Every line with the string "онкологических" should be copied from the data.

----------------

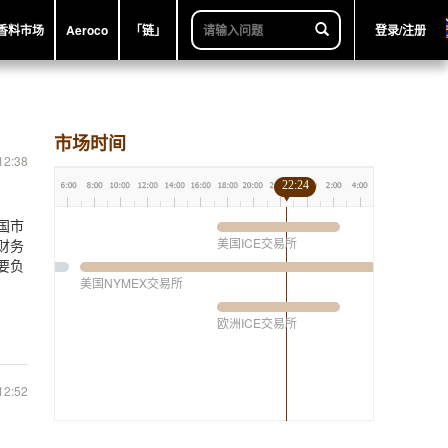
香料市场
Aeroco
「链」
登录/注册
市场时间
12:38
22:24
国市
美国ICE交易所
财务
要负
美国NYMEX交易所
欧洲ICE交易所
12:52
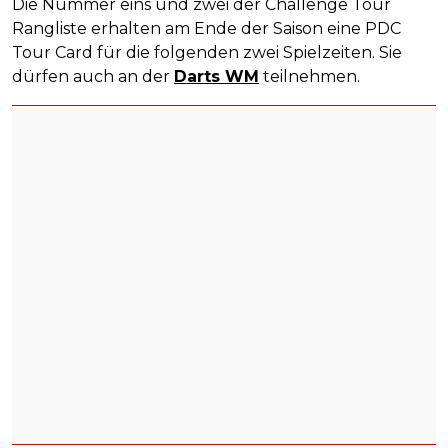
Die Nummer eins und zwei der Challenge Tour
Rangliste erhalten am Ende der Saison eine PDC
Tour Card für die folgenden zwei Spielzeiten. Sie
dürfen auch an der
Darts WM
teilnehmen.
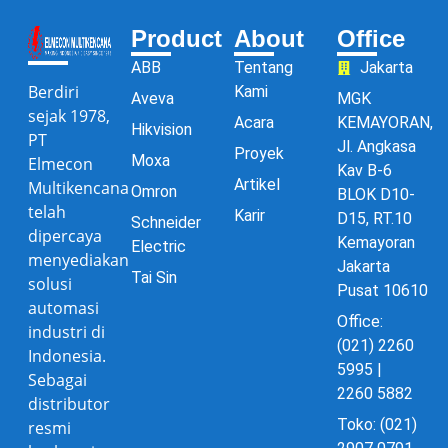
Product
About
Office
ABB
Tentang
Jakarta
Berdiri
Kami
Aveva
MGK
sejak 1978,
Acara
KEMAYORAN,
Hikvision
PT
Jl. Angkasa
Proyek
Moxa
Elmecon
Kav B-6
Artikel
Multikencana
Omron
BLOK D10-
telah
Karir
D15, RT.10
Schneider
dipercaya
Kemayoran
Electric
menyediakan
Jakarta
Tai Sin
solusi
Pusat 10610
automasi
Office:
industri di
(021) 2260
Indonesia.
5995 |
Sebagai
2260 5882
distributor
Toko: (021)
resmi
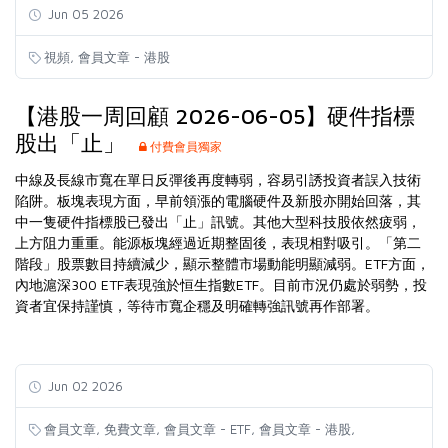
Jun 05 2026
,
視頻
會員文章 - 港股
【港股一周回顧 2026-06-05】硬件指標
股出「止」
付費會員獨家
中線及長線市寬在單日反彈後再度轉弱，容易引誘投資者誤入技術
陷阱。板塊表現方面，早前領漲的電腦硬件及新股亦開始回落，其
中一隻硬件指標股已發出「止」訊號。其他大型科技股依然疲弱，
上方阻力重重。能源板塊經過近期整固後，表現相對吸引。「第二
階段」股票數目持續減少，顯示整體市場動能明顯減弱。ETF方面，
內地滬深300 ETF表現強於恒生指數ETF。目前市況仍處於弱勢，投
資者宜保持謹慎，等待市寬企穩及明確轉強訊號再作部署。
Jun 02 2026
,
,
,
,
會員文章
免費文章
會員文章 - ETF
會員文章 - 港股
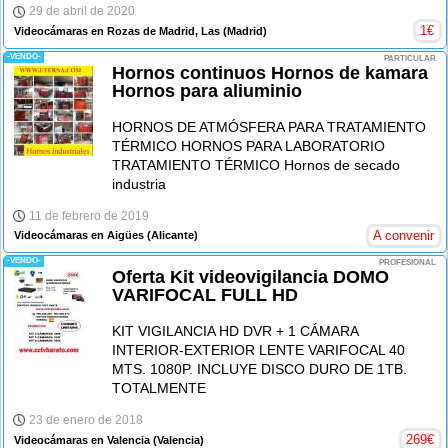
29 de abril de 2020
1
€
Videocámaras en Rozas de Madrid, Las
(Madrid)
-VENDO-
PARTICULAR
Hornos continuos Hornos de kamara
Hornos para aliuminio
HORNOS DE ATMÓSFERA PARA TRATAMIENTO
TÉRMICO HORNOS PARA LABORATORIO
TRATAMIENTO TÉRMICO Hornos de secado
industria
11 de febrero de 2019
A convenir
Videocámaras en Aigües
(Alicante)
-VENDO-
PROFESIONAL
Oferta Kit videovigilancia DOMO
VARIFOCAL FULL HD
KIT VIGILANCIA HD DVR + 1 CÁMARA
INTERIOR-EXTERIOR LENTE VARIFOCAL 40
MTS. 1080P. INCLUYE DISCO DURO DE 1TB.
TOTALMENTE
23 de enero de 2018
269
€
Videocámaras en Valencia
(Valencia)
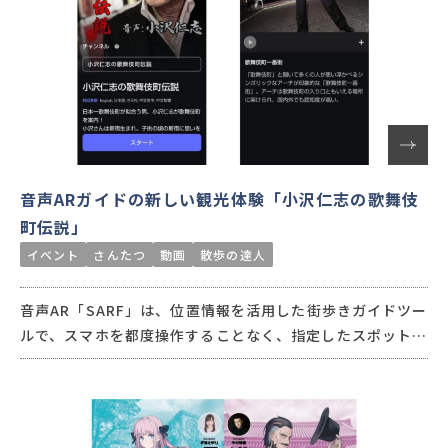
音声ARガイドの新しい観光体験「小沢仁志の歌舞伎
町伝説」
イベント
さんたつ
動画
散歩の達人
音声AR「SARF」は、位置情報を活用した街歩きガイドツー
ルで、スマホを都度操作することなく、指定したスポットに
入ると、自動で音声ガイドが再生される、新しい観光DXツ
ールです。没入感と臨場感ある音声コンテンツによって、地
域の魅力向上や地域への集客を図ります。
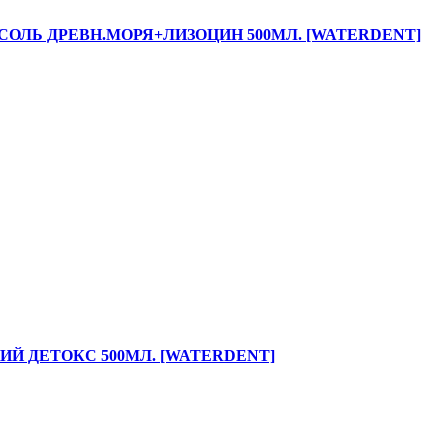
ОЛЬ ДРЕВН.МОРЯ+ЛИЗОЦИН 500МЛ. [WATERDENT]
Й ДЕТОКС 500МЛ. [WATERDENT]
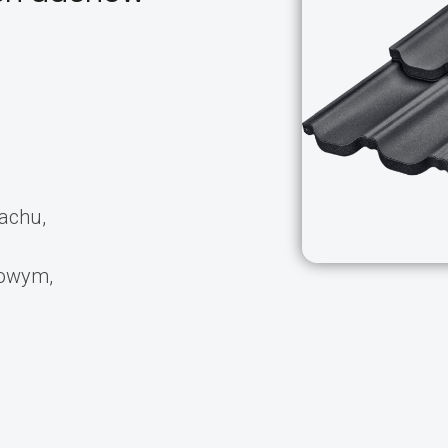
achu,
dowym,
.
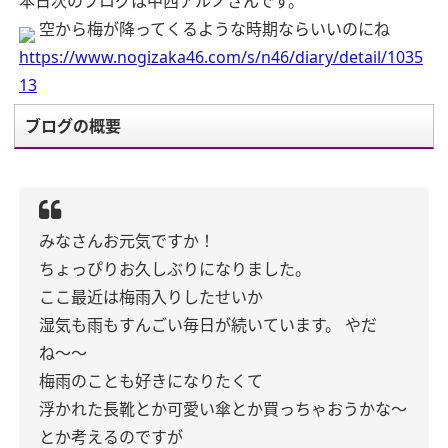
本日次のブログは中西アルノさんです。
空から梅が降ってくるような時期ならいいのにね
https://www.nogizaka46.com/s/n46/diary/detail/1035
13
ブログの概要
みなさんお元気ですか！
ちょっぴりお久しぶりになりました。
ここ最近は梅雨入りしたせいか
湿気も雨もすんごい毎日が続いています。
やだ
ね〜〜
梅雨のことも好きになりたくて
浮かれた長靴とか可愛い傘とか買っちゃおうかな〜
とか考えるのですが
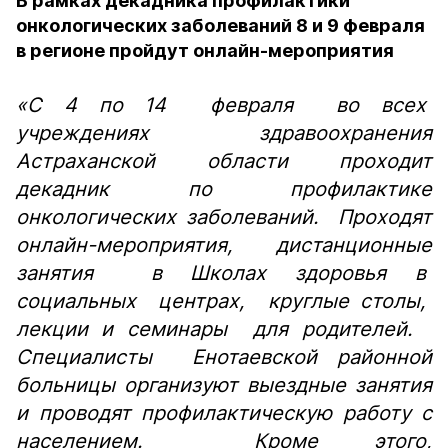
В рамках декадника профилактики
онкологических заболеваний 8 и 9 февраля
в регионе пройдут онлайн-мероприятия
«С 4 по 14 февраля во всех
учреждениях здравоохранения
Астраханской области проходит
декадник по профилактике
онкологических заболеваний. Проходят
онлайн-мероприятия, дистанционные
занятия в Школах здоровья в
социальных центрах, круглые столы,
лекции и семинары для родителей.
Специалисты Енотаевской районной
больницы организуют выездные занятия
и проводят профилактическую работу с
населением. Кроме этого,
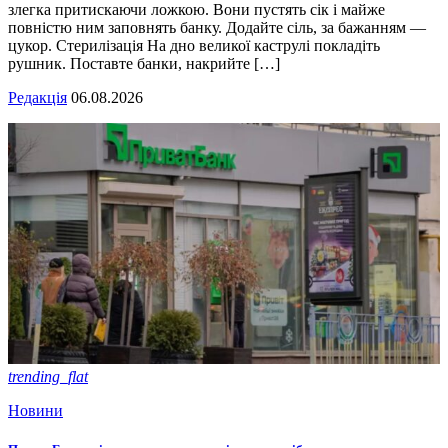
злегка притискаючи ложкою. Вони пустять сік і майже
повністю ним заповнять банку. Додайте сіль, за бажанням —
цукор. Стерилізація На дно великої каструлі покладіть
рушник. Поставте банки, накрийте […]
Редакція
06.08.2026
trending_flat
Новини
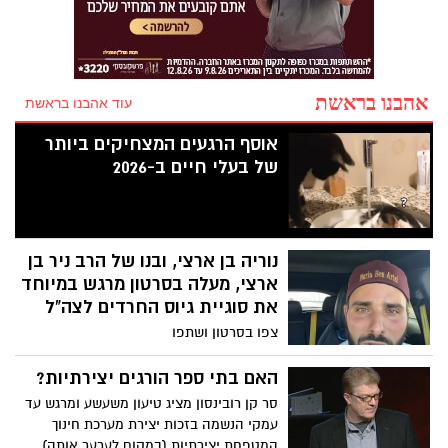
אהבנו בראשת
עוד אהבנו בראשת
אוסף הרגעים המצחיקים ביותר
של בעלי חיים ב-2026
נוריה בן ארצי, ובנו של הרב ניר בן
ארצי, מעלה בסרטון מרגש במיוחד
את סוגיית גיוס החרדים לצה"ל
צפו בסרטון ושתפו
האם בתי ספר הורגים יצירתיות?
סר קן רובינסון מציג טיעון משעשע ומרגש עד
עמקי הנשמה בזכות יצירת מערכת חינוך
המטפחת יצירתיות (במקום לערער אותה).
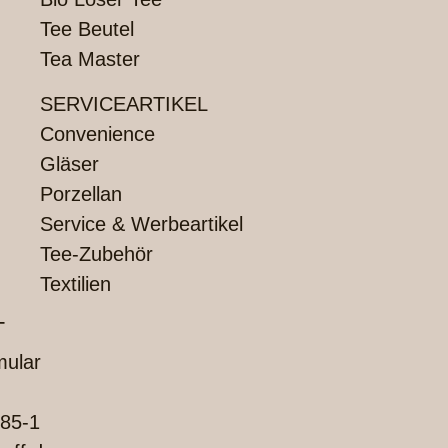
Tee Beutel
Tea Master
SERVICEARTIKEL
Convenience
Gläser
Porzellan
Service & Werbeartikel
Tee-Zubehör
Textilien
T
mular
85-1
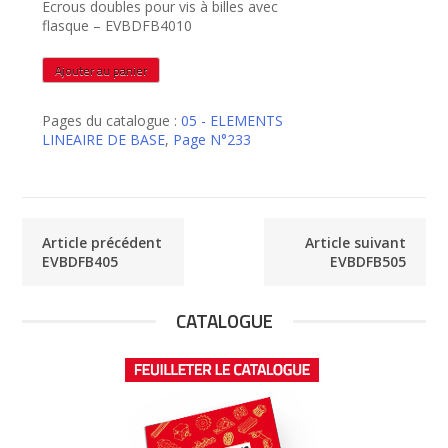
Ecrous doubles pour vis à billes avec
flasque – EVBDFB4010
quantité
Ajouter au panier
de
EVBDFB4010
Pages du catalogue :
05 - ELEMENTS
LINEAIRE DE BASE
,
Page N°233
Article précédent
Article suivant
EVBDFB405
EVBDFB505
CATALOGUE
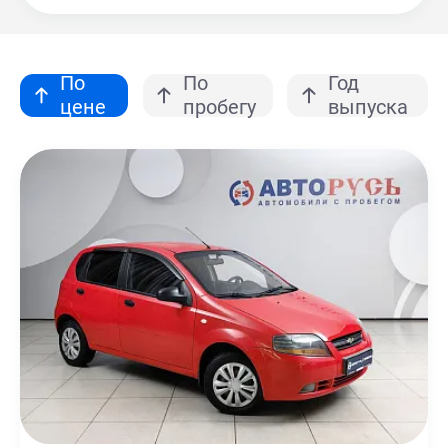
По
По
Год
цене
пробегу
выпуска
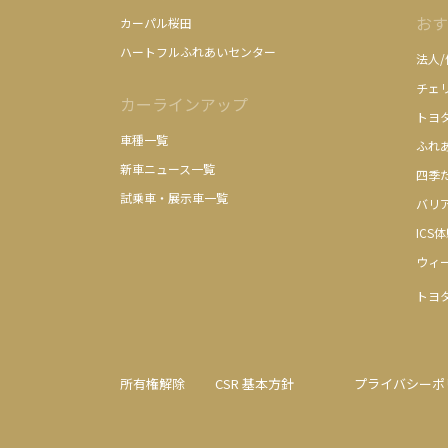
おす
カーパル桜田
ハートフルふれあいセンター
法人
チェ
カーラインアップ
トヨ
車種一覧
ふれ
新車ニュース一覧
四季
試乗車・展示車一覧
バリ
ICS
ウィ
トヨ
所有権解除
CSR 基本方針
プライバシーポ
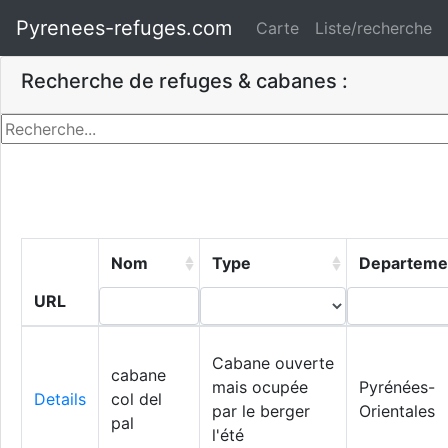
Pyrenees-refuges.com
Carte
Liste/recherche
Recherche de refuges & cabanes :
Nom
Type
Departeme
URL
Cabane ouverte
cabane
mais ocupée
Pyrénées-
Details
col del
par le berger
Orientales
pal
l'été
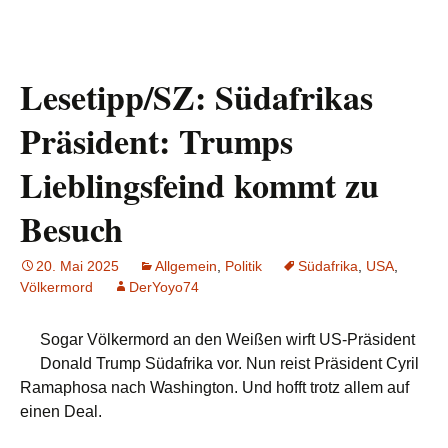
Lesetipp/SZ: Südafrikas
Präsident: Trumps
Lieblingsfeind kommt zu
Besuch
20. Mai 2025
Allgemein
,
Politik
Südafrika
,
USA
,
Völkermord
DerYoyo74
Sogar Völkermord an den Weißen wirft US-Präsident
Donald Trump Südafrika vor. Nun reist Präsident Cyril
Ramaphosa nach Washington. Und hofft trotz allem auf
einen Deal.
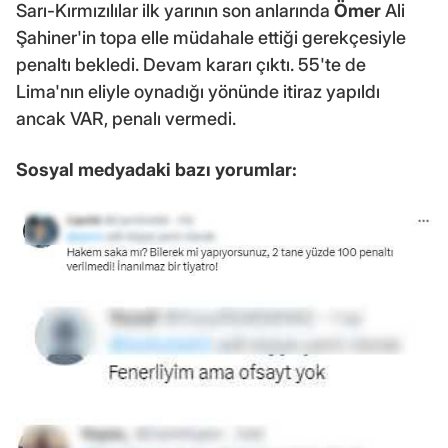
Sarı-Kırmızılılar ilk yarının son anlarında
Ömer
Ali
Şahiner'in topa elle müdahale ettiği gerekçesiyle
penaltı bekledi. Devam kararı çıktı. 55'te de
Lima'nın eliyle oynadığı yönünde itiraz yapıldı
ancak VAR, penalı vermedi.
Sosyal medyadaki bazı yorumlar:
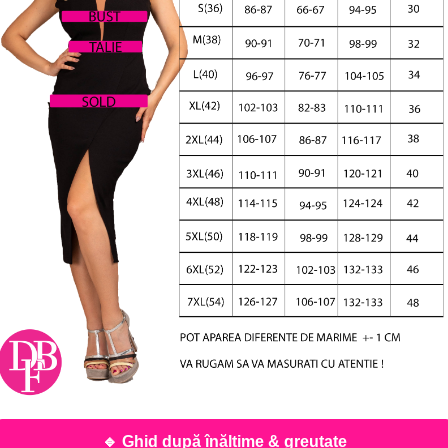
🔹 Ghid după înălțime & greutate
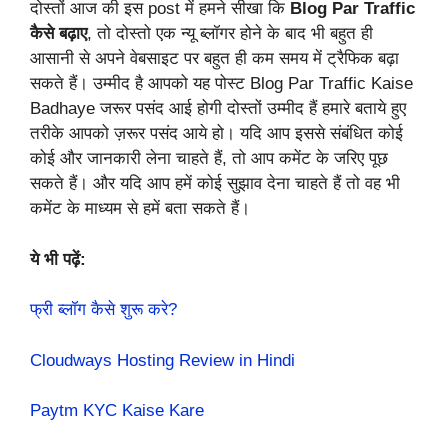
दोस्तों आज की इस post में हमने सीखा कि
Blog Par Traffic
कैसे बढ़ाए
,
तो दोस्तो एक न्यू ब्लॉगर होने के बाद भी बहुत ही
आसानी से अपने वेबसाइट पर बहुत ही कम समय में ट्रैफिक बढ़ा
सकते हैं। उम्मीद है आपको यह पोस्ट
Blog Par Traffic Kaise
Badhaye
जरूर पसंद आई होगी दोस्तों उम्मीद हैं हमारे बताये हुए
तरीके आपको ज़रूर पसंद आये हो। यदि आप इससे संबंधित कोई
कोई और जानकारी लेना चाहते हैं, तो आप कमेंट के जरिए पूछ
सकते हैं। और यदि आप हमें कोई सुझाव देना चाहते हैं तो वह भी
कमेंट के माध्यम से हमें बता सकते हैं।
ये भी पढ़ें:
फ्री ब्लॉग कैसे शुरू करे?
Cloudways Hosting Review in Hindi
Paytm KYC Kaise Kare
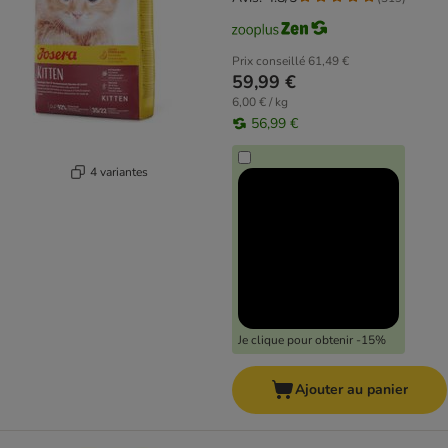
Prix conseillé
61,49 €
59,99 €
6,00 € / kg
56,99 €
4 variantes
Je clique pour obtenir -15%
Ajouter au panier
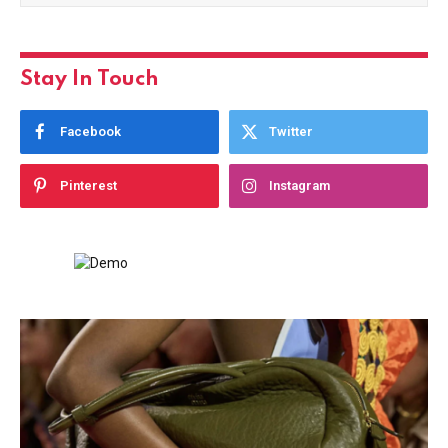
Stay In Touch
Facebook
Twitter
Pinterest
Instagram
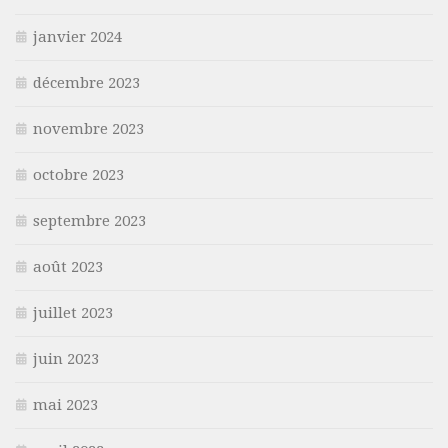
janvier 2024
décembre 2023
novembre 2023
octobre 2023
septembre 2023
août 2023
juillet 2023
juin 2023
mai 2023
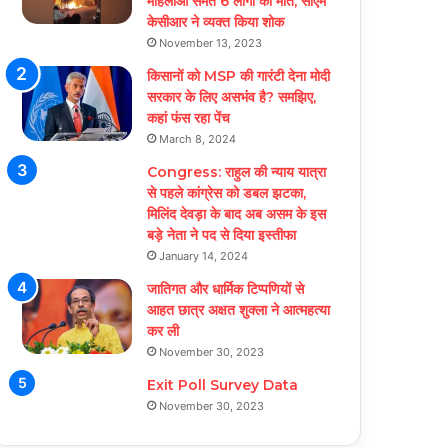
महिलाओं समेत 6 लोगों की मौत, सीएम
केसीआर ने व्यक्त किया शोक
November 13, 2023
किसानों को MSP की गारंटी देना मोदी
सरकार के लिए असभंव है? समझिए,
कहां फंस रहा पेंच
March 8, 2024
Congress: राहुल की न्याय यात्रा
से पहले कांग्रेस को डबल झटका,
मिलिंद देवड़ा के बाद अब असम के इस
बड़े नेता ने पद से दिया इस्तीफा
January 14, 2024
जातिगत और धार्मिक टिप्पणियों से
आहत छात्र अक्षत शुक्ला ने आत्महत्या
कर ली
November 30, 2023
Exit Poll Survey Data
November 30, 2023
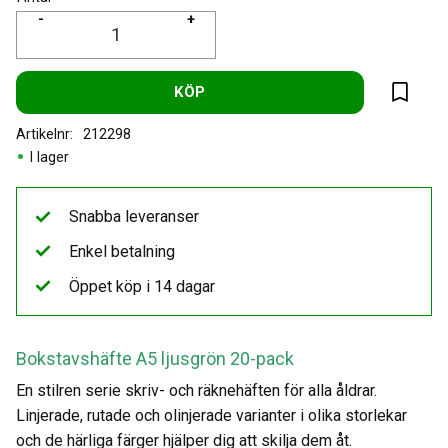
-
+
KÖP
Lägg til
Artikelnr
212298
I lager
Snabba leveranser
Enkel betalning
Öppet köp i 14 dagar
Bokstavshäfte A5 ljusgrön 20-pack
En stilren serie skriv- och räknehäften för alla åldrar.
Linjerade, rutade och olinjerade varianter i olika storlekar
och de härliga färger hjälper dig att skilja dem åt.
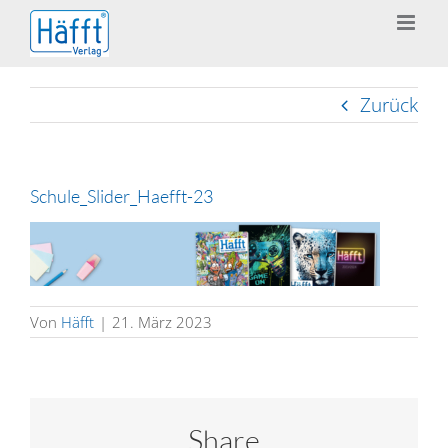
Zum
Inhalt
springen
Zurück
Schule_Slider_Haefft-23
Von
Häfft
|
21. März 2023
Share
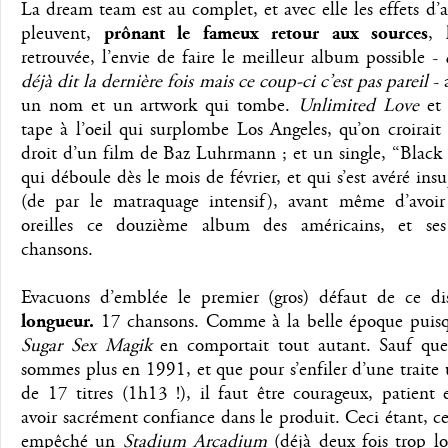
La dream team est au complet, et avec elle les effets d
pleuvent,
prônant le fameux retour aux sources
, 
retrouvée, l’envie de faire le meilleur album possible -
déjà dit la dernière fois mais ce coup-ci c’est pas pareil
- 
un nom et un artwork qui tombe.
Unlimited Love
et 
tape à l’oeil qui surplombe Los Angeles, qu’on croirait 
droit d’un film de Baz Luhrmann ; et un single, “Blac
qui déboule dès le mois de février, et qui s’est avéré ins
(de par le matraquage intensif), avant même d’avoir
oreilles ce douzième album des américains, et ses
chansons.
Evacuons d’emblée le premier (gros) défaut de ce d
longueur.
17 chansons. Comme à la belle époque pui
Sugar Sex Magik
en comportait tout autant. Sauf qu
sommes plus en 1991, et que pour s’enfiler d’une trait
de 17 titres (1h13 !), il faut être courageux, patient 
avoir sacrément confiance dans le produit. Ceci étant, ce
empêché un
Stadium Arcadium
(déjà deux fois trop lo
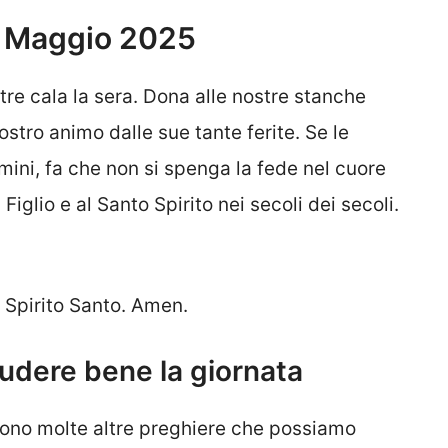
5 Maggio 2025
tre cala la sera. Dona alle nostre stanche
stro animo dalle sue tante ferite. Se le
mini, fa che non si spenga la fede nel cuore
 Figlio e al Santo Spirito nei secoli dei secoli.
o Spirito Santo. Amen.
ludere bene la giornata
 sono molte altre preghiere che possiamo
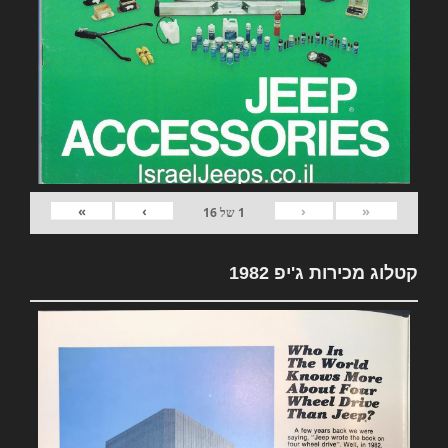
»
›
‹
«
1
של
16
קטלוג מכירות ג'יפ 1982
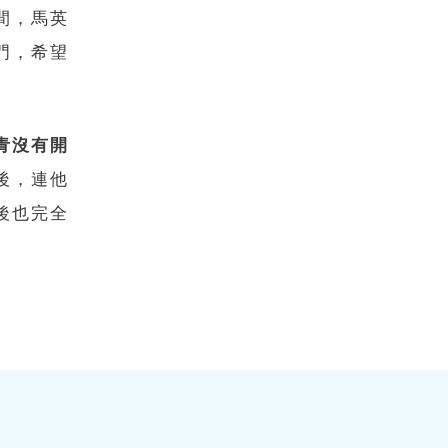
間，馬英
門，希望
青沒有開
後，連他
後也完全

----------------

Output of the exercise
онкологических заболеваний 8 и 9 февраля
онкологических заболеваний. Проходят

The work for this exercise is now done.